Le principal enseignement que ce poème offre au lecteur contemporain concerne la manière de s'apaiser soi-même dans la difficulté. Han Yu a traversé la souffrance de l'exil ; face au « plus favorable » obtenu par la divination, il prononce ces paroles froides : « L'espoir de devenir prince, marquis, général, ministre, je l'ai renoncé depuis longtemps ; les dieux, même s'ils voulaient accorder leur faveur, auraient du mal à y réussir. » Ce n'est pas du pessimisme, mais de la lucidité – il sait profondément que les fluctuations de la carrière officielle dépendent de trop de facteurs difficiles à contrôler ; plutôt que d'espérer une « faveur » illusoire, il vaut mieux accepter la situation présente et trouver la tranquillité dans « vêtements et nourriture juste suffisants ».

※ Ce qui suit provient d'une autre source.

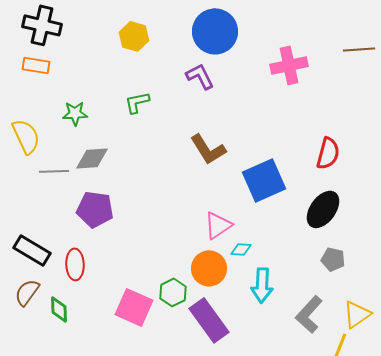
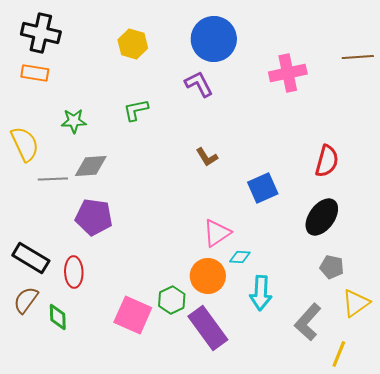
brown L-shape: (208, 149) -> (207, 157), size x0.6
blue square: (264, 180) -> (263, 188), size x0.7
yellow triangle: (357, 314) -> (356, 303), moved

Cette sagesse de « faire un pas en arrière » n'est pas un compromis, mais une conscience de la vie à un niveau supérieur. Lorsque des objectifs extérieurs sont difficiles à réaliser, se tourner vers l'intérieur pour chercher l'équilibre spirituel est justement l'essence de la culture chinoise « dans l'adversité, veiller sur soi-même » (穷则独善其身). Le mot « heureux » dans « heureux d'avoir échappé à la mort » révèle une autre échelle de valeurs – après avoir tout perdu, pouvoir revenir vivant est déjà la plus grande chance. Cette capacité à redéfinir la « chance » au sein de l'impasse est peut-être plus précieuse que n'importe quel succès extérieur.

Enfin, l'image de « 杲杲寒日生于东 » nous offre une révélation éternelle : quelle que soit la longueur de la nuit, le soleil finira par se lever ; même si ce soleil est un « soleil froid », sa lumière peut encore illuminer la voie à suivre. Par son poème, Han Yu nous dit : le vrai fort n'est pas celui qui ne tombe jamais, mais celui qui, après chaque chute, peut, sous l'éclat du soleil froid, continuer à avancer.

À propos du poète

Han Yu

Han Yu (韩愈 768 - 824 AD) , originaire de Mengzhou, dans la province du Henan, fut le chef de file du Mouvement pour la prose ancienne sous la dynastie Tang. Il obtint le titre de jinshi (docteur) la huitième année de l'ère Zhenyuan (792 ap. J.-C.). Sa prose, d'une vigueur et d'une puissance remarquables, patronna des poètes tels que Meng Jiao et Jia Dao. Considéré comme le premier des "Huit grands maîtres des dynasties Tang et Song", Han Yu révolutionna tant la poésie que la prose, exerçant une influence profonde et durable. Les générations postérieures l'honorèrent du titre de "Patriarche littéraire pour cent générations".